Multimodal support
We will start with support for text generation from text+image input.
Then we will also focus on basic support for multimodal retrieval/RAG.
WIP draft: https://github.com/deepset-ai/haystack/pull/9167
Improved POC: #9246
Adding my thoughts here because for me it's one of my first priority for next evolution of our haystack-based pipelines:
The ability to embed images, store and retrieve them from a document store (alongside other text documents). Vision-RAG can help solve a lot of issues for complex files. The idea is to use a multimodal embedding model such as Cohere Embed v4 that can embed both images and text in the same embedding space.
Then, at retrieval, the retrieve get the top-k=1 image and feed it to a vision capable LLM (as ImageContent ChatMessage) with user query. (top-k=1 because LLMs are bad with multiple image input). This technique solves RAG for graph, picture, handwritting, scanned documents. Although it's a very expensive technique (images consume more tokens).
In Haystack terms we need:
- Image Embedder (Cohere or self hosted)
- Possibility to write image to document store as
contentkey or another one. Image will not always be coupled to text. - Make retriever understand that if it retrieves text it should return
contentbut if it's image it should return the encoded image content ? It's not clear for me but we need a way to check if a retrieved document is an image or a text to feed it accordingly to a ChatMessage (in the prompt for text, as ImageContent part for images)
@julian-risch @anakin87
Just curious. Images in Haystack pipelines is a highly requested feature as the underlying OpenAI APIs support this
Any projected estimate for when the basic functionality of it can make the GA Haystack releases?
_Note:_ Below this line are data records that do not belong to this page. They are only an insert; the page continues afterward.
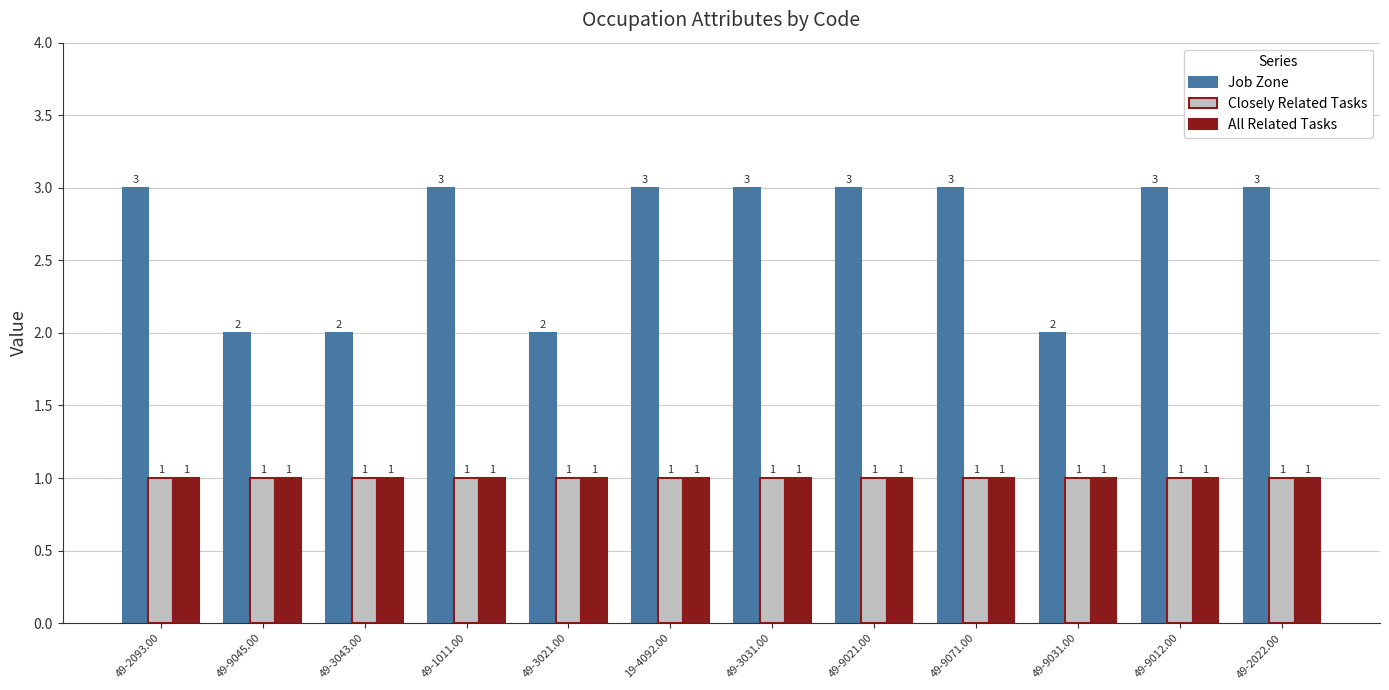

How many Job Zone values are between 2 and 3?

12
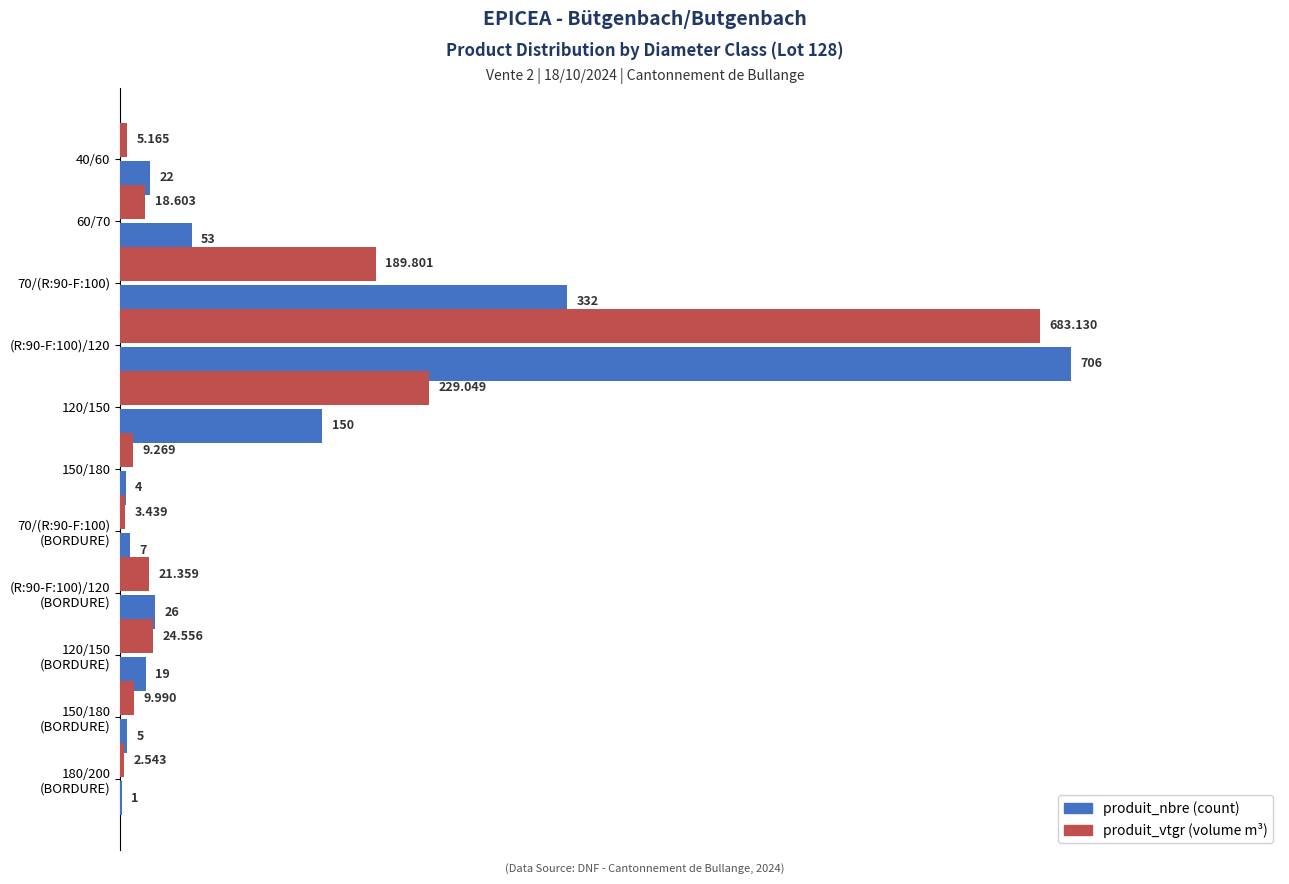

How many categories are shown in the chart?

11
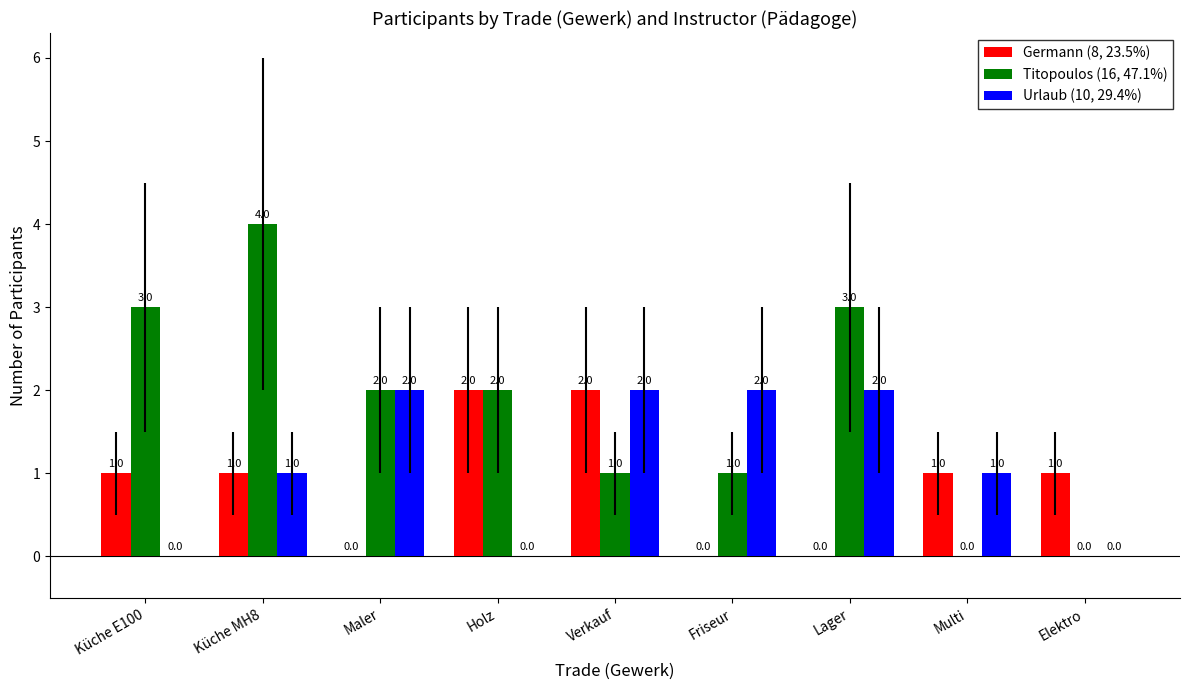

How many distinct data groups are displayed?

3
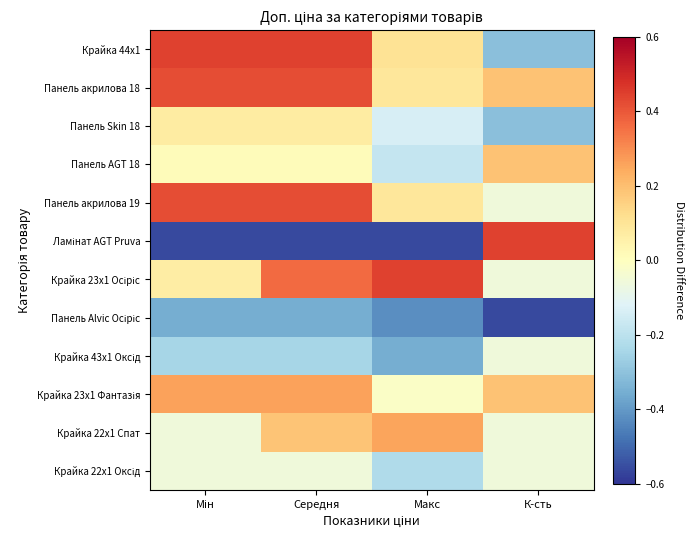

What is the spread (max minus min) of values at Макс?

1.0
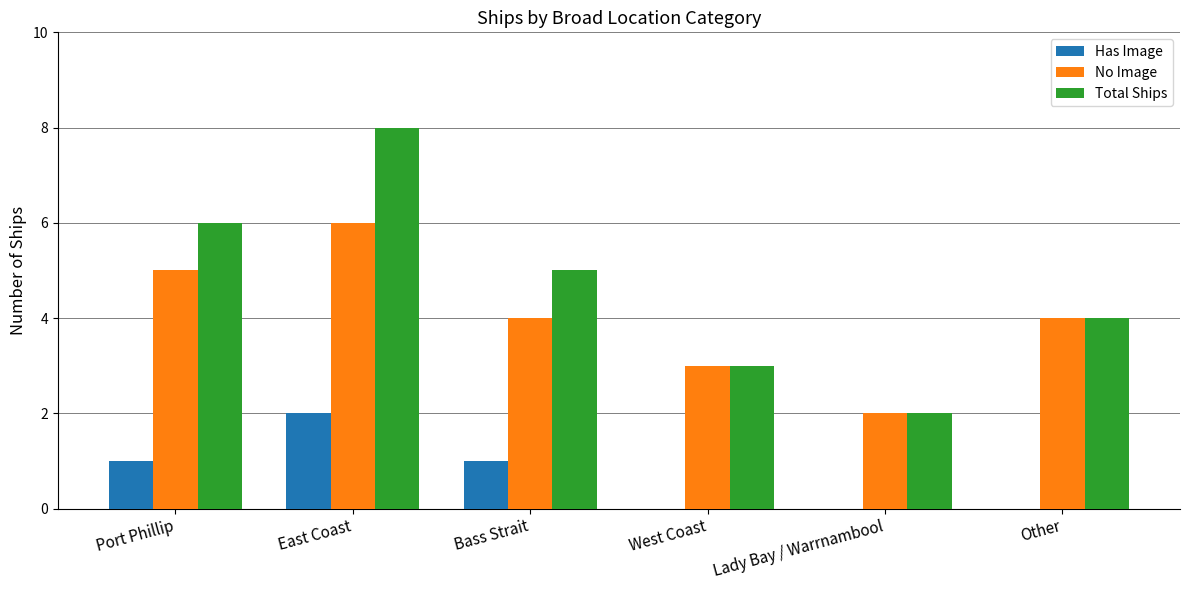

Is it true that Has Image equals 1 at Bass Strait?

True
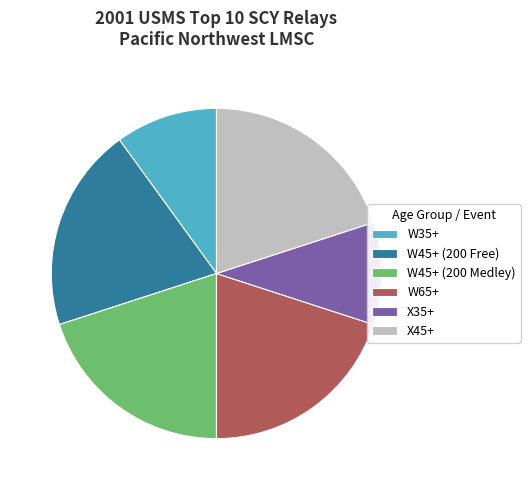

Count the number of slices in the pie.

6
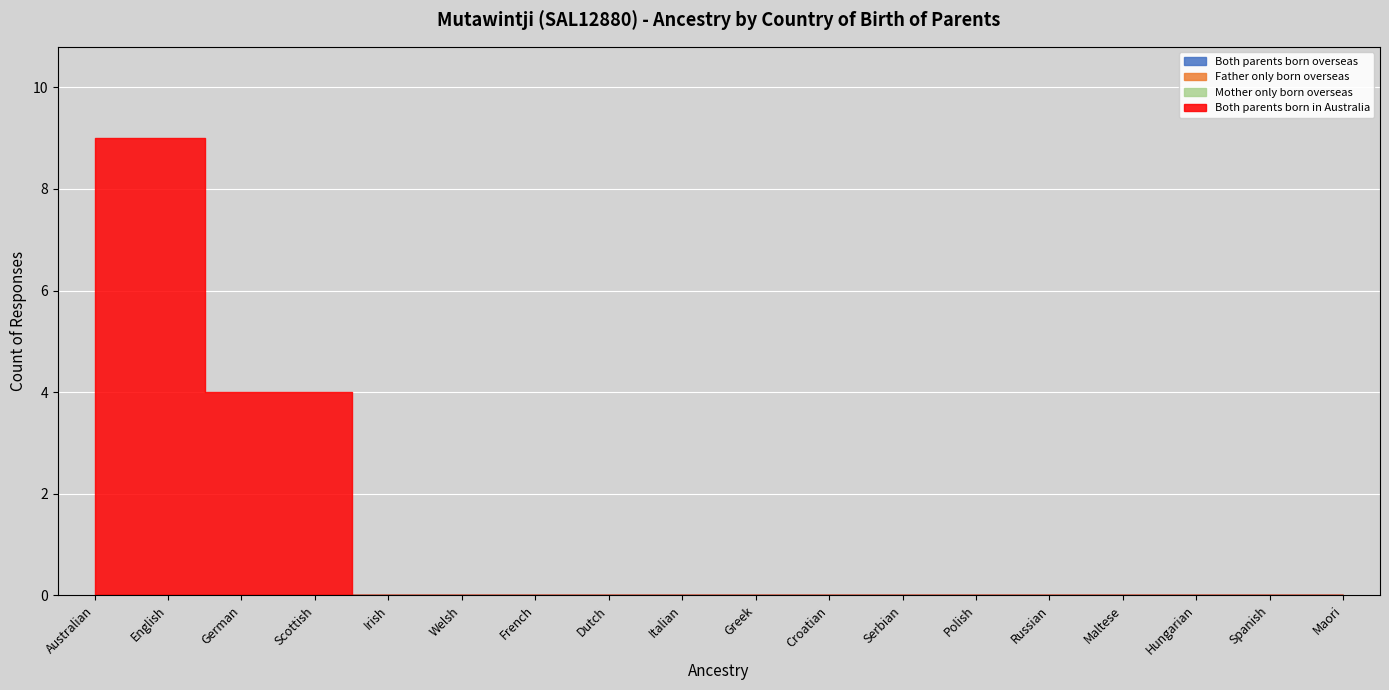

Count the number of data series in this chart.

4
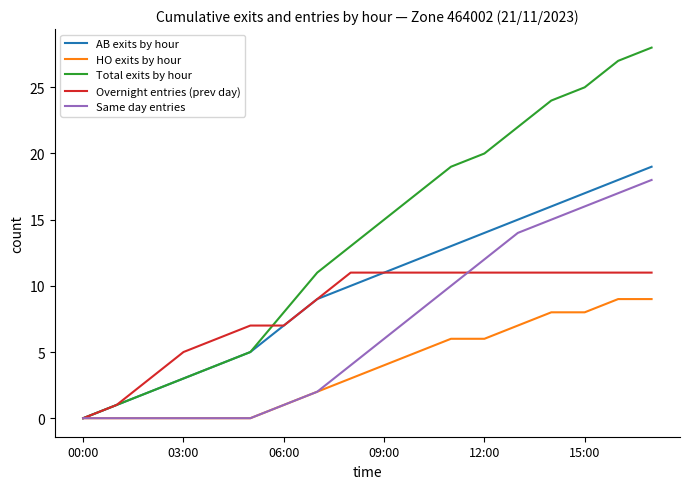

What are all the series names shown in the legend?

AB exits by hour, HO exits by hour, Total exits by hour, Overnight entries (prev day), Same day entries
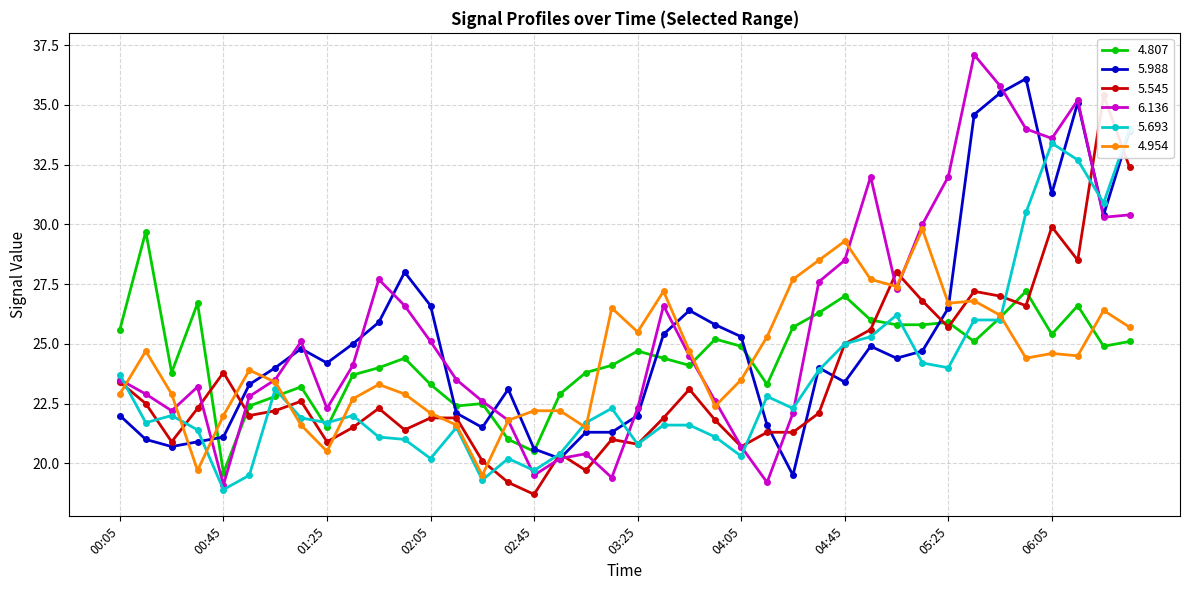

Which series has the largest range (max minus min)?

6.136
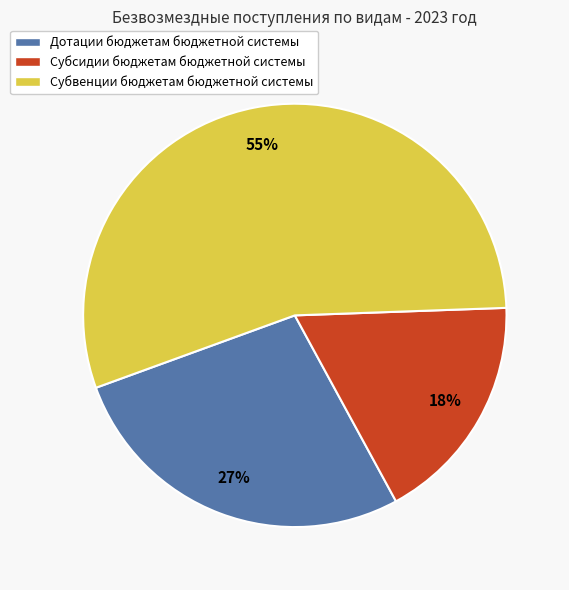

What is the smallest slice in the pie chart?

Субсидии бюджетам бюджетной системы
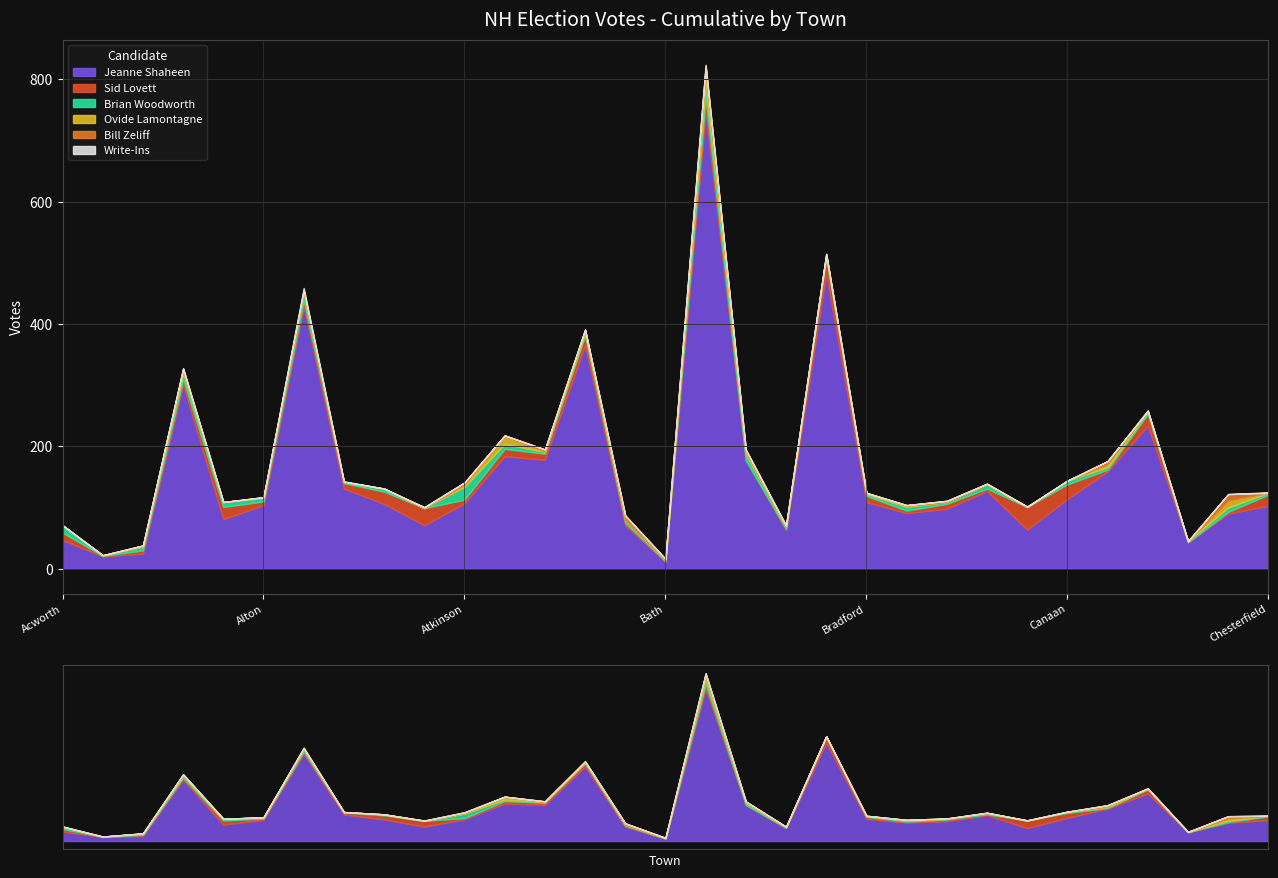

What is the difference between the highest and lowest values at Chester?

90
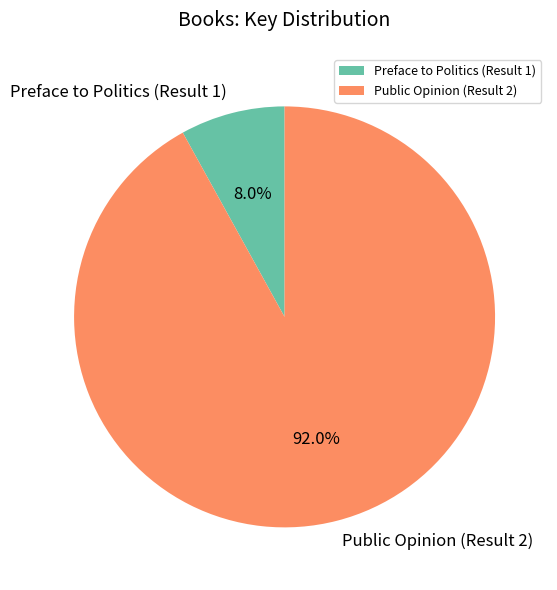

What is the smallest slice in the pie chart?

Preface to Politics (Result 1)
Hello @lohit8846, we started adding multimodal experimental features in https://github.com/deepset-ai/haystack-experimental.
- More details here: https://github.com/deepset-ai/haystack-experimental/discussions/302
- 📓 Introduction to Multimodal Text Generation notebook
About the integration time in Haystack, we initially assumed a 3-month experimentation time, so the main features could be integrated in August. We could have longer or shorter times, though.
In any case, if you try the experimental features, please give us feedback in the related GitHub discussion.
Following the introduction of image support in Haystack 2.16.0, we added image support to a larger number of model providers (Amazon Bedrock, Anthropic, Azure, Google, Hugging Face API, Meta Llama API, Mistral, Nvidia, Ollama, OpenAI, OpenRouter, STACKIT) when releasing 2.17.0 and this issue can be closed. There is one open, optional follow up issue here.